Un anno di svolta fu per Quasimodo il 1926: uscí dalla precarietà economica grazie a un’assunzione da geometra da parte del Ministero dei Lavori Pubblici, si legò a un movimento antifascista di Reggio di Calabria (dove s’era appena trasferito per il nuovo lavoro), sposò Bice Donetti (la donna con la quale aveva convissuto e che sarebbe rimasta la sua compagna di vita fino alla di lei morte). L’anno successivo, anche la sorella Rosa Quasimodo si sposò: andò in moglie al celebre scrittore ed editor Elio Vittorini; questo fu l’inizio di un’altra svolta fondamentale nella vita professionale ed artistica di Salvatore Quasimodo: che attraverso Vittorini conobbe il cuore del Mondo intellettuale italiano (Montale fra tutti), e che tre anni dopo era ufficialmente uno dei poeti importanti della nostra Letteratura.
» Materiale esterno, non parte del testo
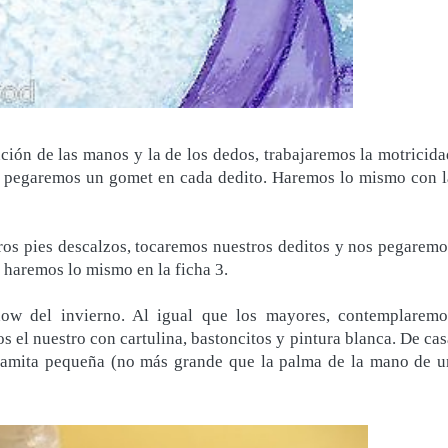
ción de las manos y la de los dedos, trabajaremos la motricida
s pegaremos un gomet en cada dedito. Haremos lo mismo con l
ros pies descalzos, tocaremos nuestros deditos y nos pegaremo
 haremos lo mismo en la ficha 3.
how del invierno. Al igual que los mayores, contemplaremo
s el nuestro con cartulina, bastoncitos y pintura blanca. De cas
 ramita pequeña (no más grande que la palma de la mano de u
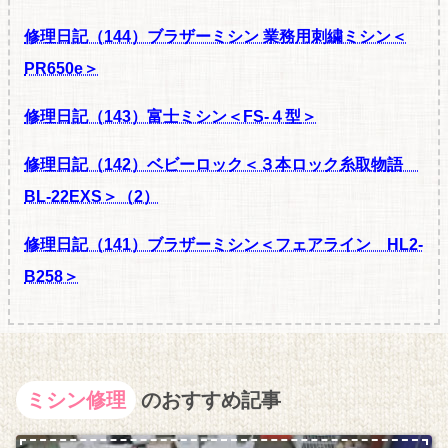
修理日記（144）ブラザーミシン 業務用刺繍ミシン＜
PR650e＞
修理日記（143）富士ミシン＜FS-４型＞
修理日記（142）ベビーロック＜３本ロック糸取物語
BL-22EXS＞（2）
修理日記（141）ブラザーミシン＜フェアライン HL2-
B258＞
ミシン修理
のおすすめ記事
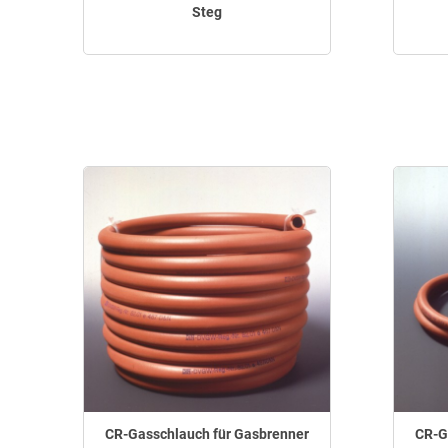
Steg
CR-Gasschlauch für Gasbrenner
CR-G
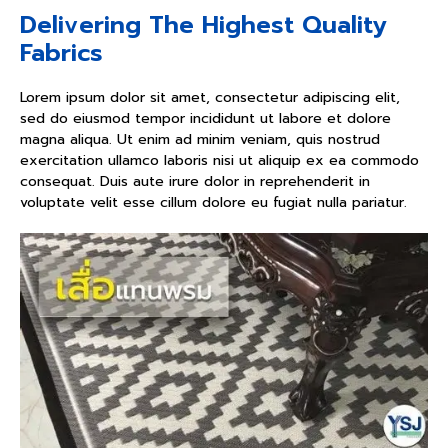
Delivering The Highest Quality
Fabrics
Lorem ipsum dolor sit amet, consectetur adipiscing elit,
sed do eiusmod tempor incididunt ut labore et dolore
magna aliqua. Ut enim ad minim veniam, quis nostrud
exercitation ullamco laboris nisi ut aliquip ex ea commodo
consequat. Duis aute irure dolor in reprehenderit in
voluptate velit esse cillum dolore eu fugiat nulla pariatur.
Si tratta del periodo ermetico del nostro Autore. L’Ermetismo di Quasimodo somiglia un poco alla Metafisica di De Chirico, per il particolarissimo rapporto col mezzo espressivo – che si fa messaggio dell’espressione – e con la Classicità. Le parole ed il rapporto fra le parole diventano il tema fondamentale della Poesia, piú per la suggestione che evocano che per le cose che rappresentano: scompaiono cosí gli articoli determinativi e saltano i connettivi sintattici, mentre si staglia la parola semplice nel suo puro esserci; e il protagonismo dell’evocatività della parola si esplicita anche attraverso il libero fiorire della citazione, l’affiorare apparentemente spontaneo di classiche memorie. Questo stile, che caratterizza le sue due prime sillogi poetiche (“Acque e terre” ed “Oboe sommerso”), è condotto al suo vertice in quella che rimarrà la piú nota e rappresentativa delle sue pubblicazioni originali: la raccolta “Ed è subito sera”, uscita nel 1942 per la prestigiosa Collana “Lo Specchio” della Mondadori.
Intanto, era iniziata la guerra. Quasimodo, pur continuando a essere convintamente antifascista, arrivò a inoltrare a Mussolini una supplica per un sussidio economico statale alla sua attività poetica: il quale atto gli avrebbe poi provocato alcune critiche nel dopoguerra, nonostante l’iscrizione al Partito Comunista Italiano nel 1945. L’anno successivo la moglie morí, e il Poeta si risposò due anni dopo con Maria Cumani – dalla quale sarebbe nato il figlio Alessandro –.
Negli anni della guerra e del dopoguerra, iniziò l’intensa attività di traduttore; tradusse dal Greco e dal Latino, ma anche Teatro francese ed inglese: la versione dei Lirici Greci è forse la sua opera piú letta in Italia. Questo è periodo d’intensa ricerca e meditazione, di interrogativi profondi sulla possibilità della Poesia dopo Auschwitz. I testi si fanno piú impegnati, l’analogistica suggestività del dettato cede il posto a una granitica nettezza.
Il fatto è che Auschwitz non solo ci orripila come un orrore che è successo fuori di noi, ma c’interroga come l’orrore che può succedere dentro di noi. Il dubbio di fronte all’Umanità è insolubile e tremendo. Quella di Quasimodo è una via, sottoscritta dal riconoscimento del Premio per il letterato che si sia distinto per opere di carattere ideale istituito da Alfred Nobel: poi, ognuno se può cerchi la propria.